((
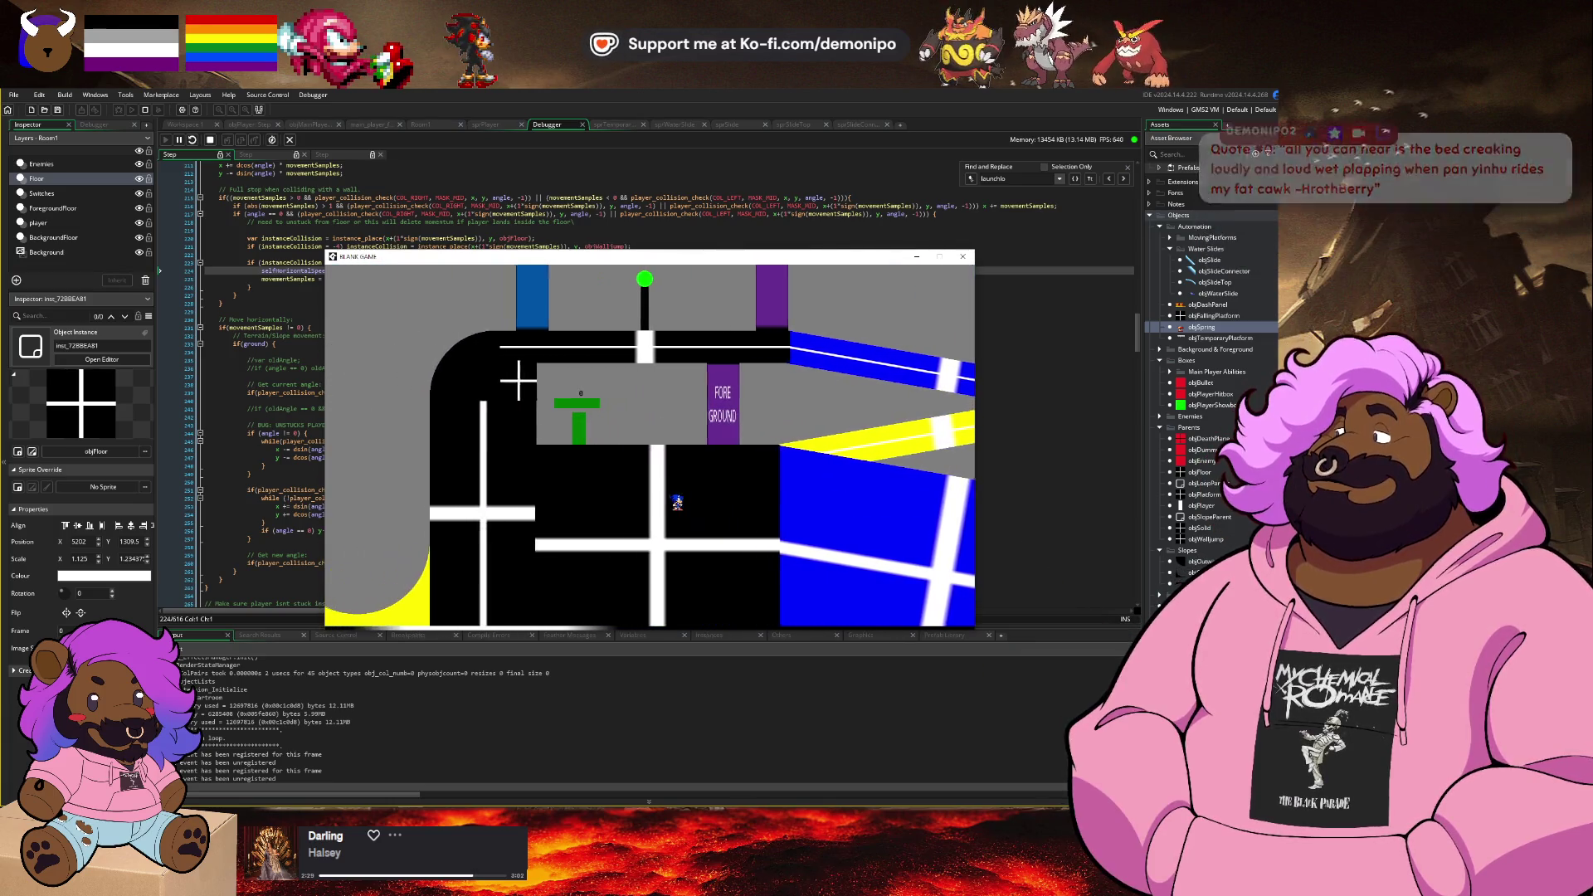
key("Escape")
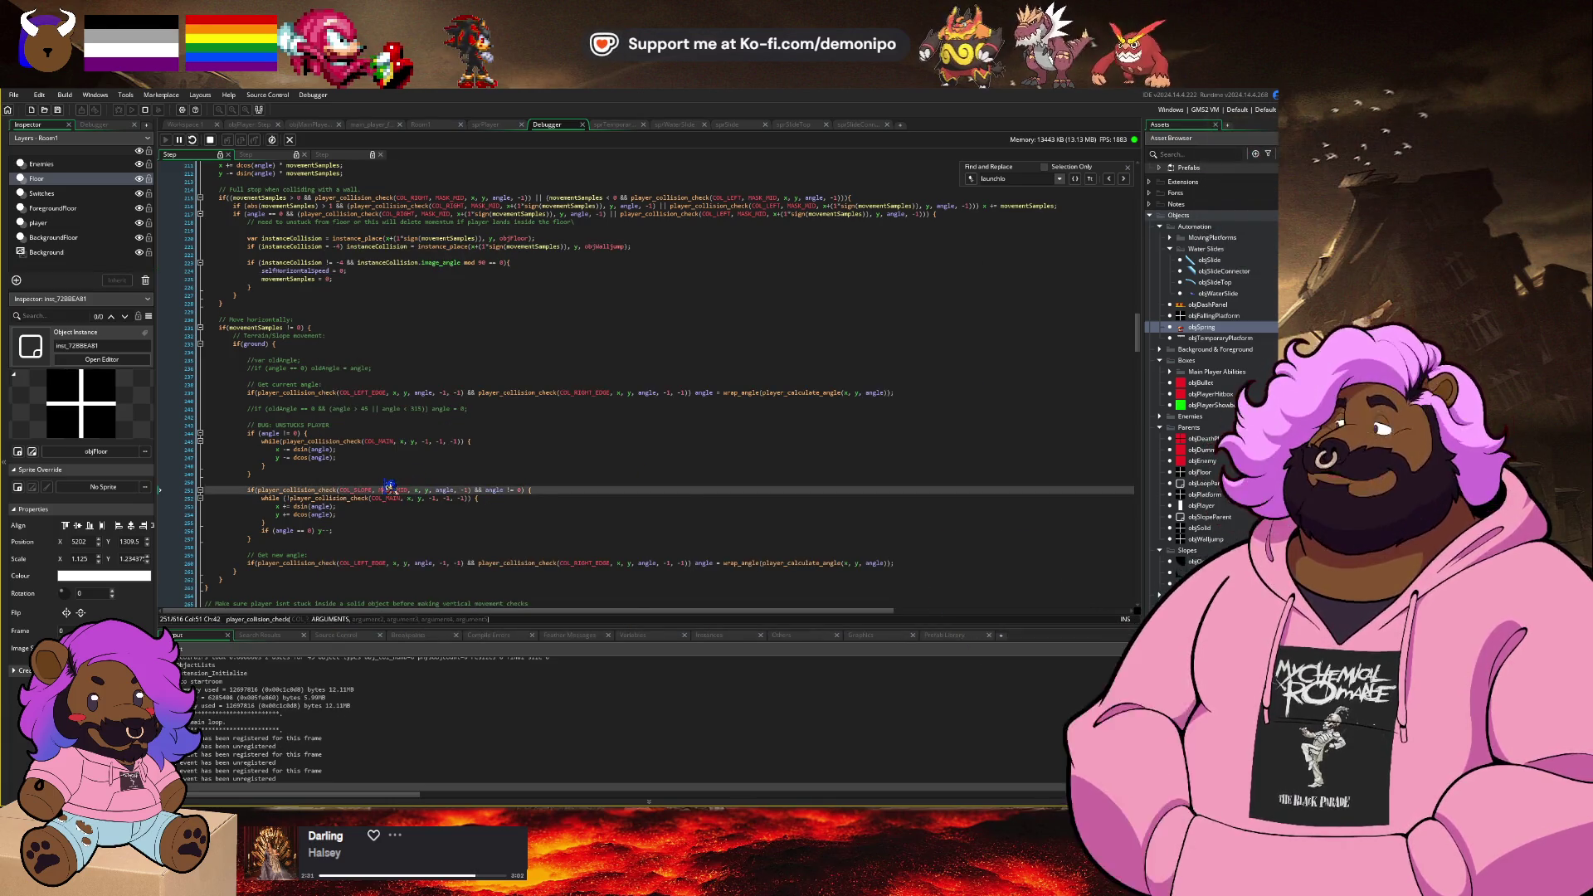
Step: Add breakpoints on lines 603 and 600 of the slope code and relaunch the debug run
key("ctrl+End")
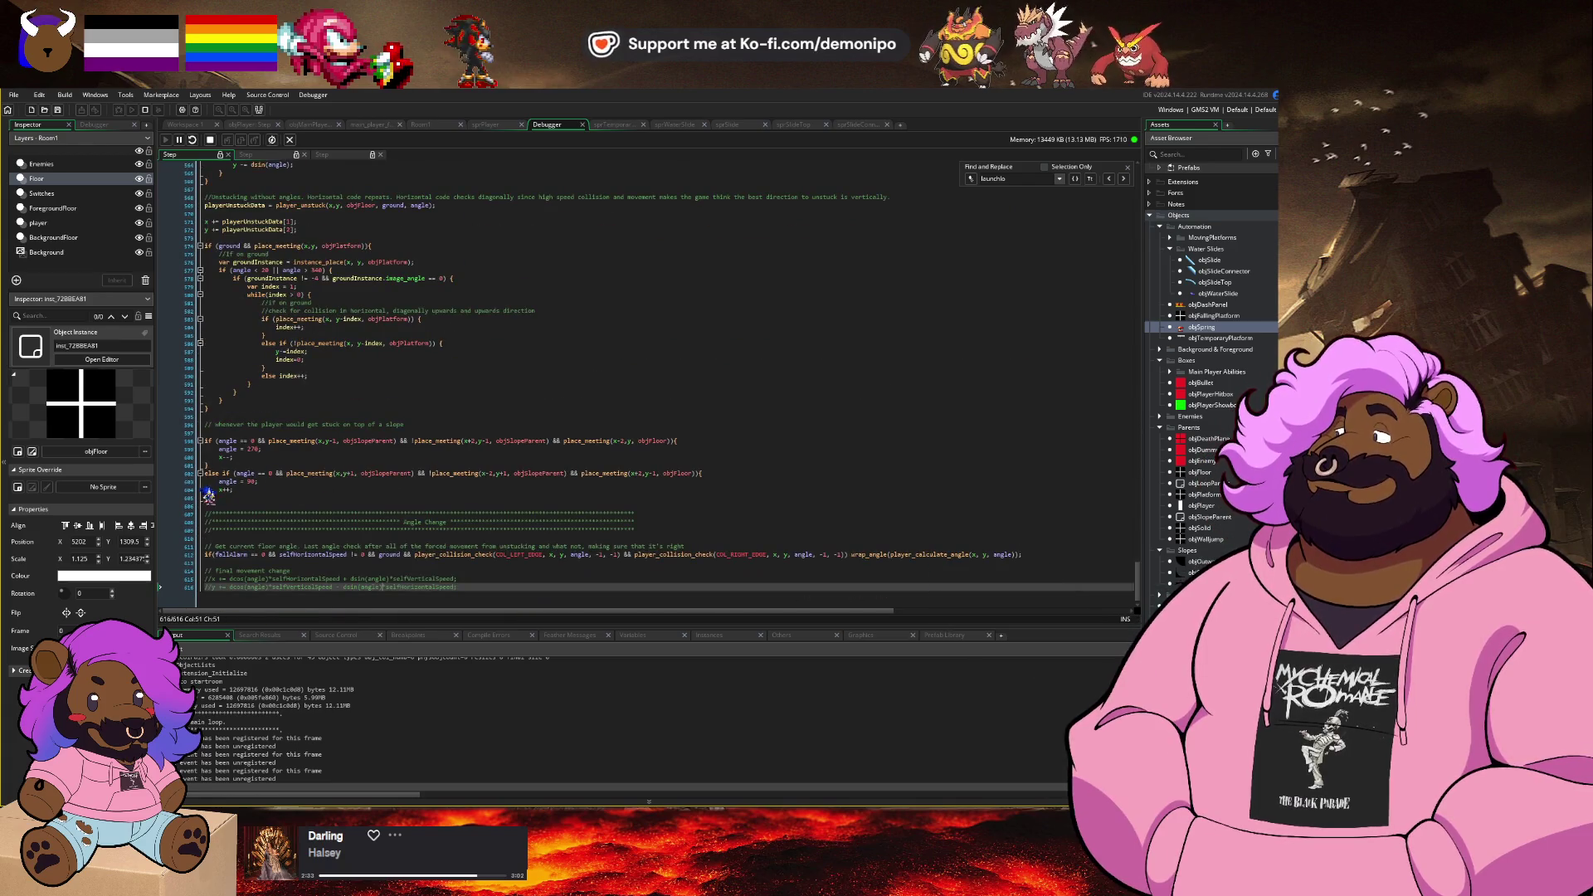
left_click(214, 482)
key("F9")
))
Write the listing out a second time exactly, dropping all images.

TASK ANSWER:
key("Escape")
Step: Add breakpoints on lines 603 and 600 of the slope code and relaunch the debug run
key("ctrl+End")
left_click(214, 482)
key("F9")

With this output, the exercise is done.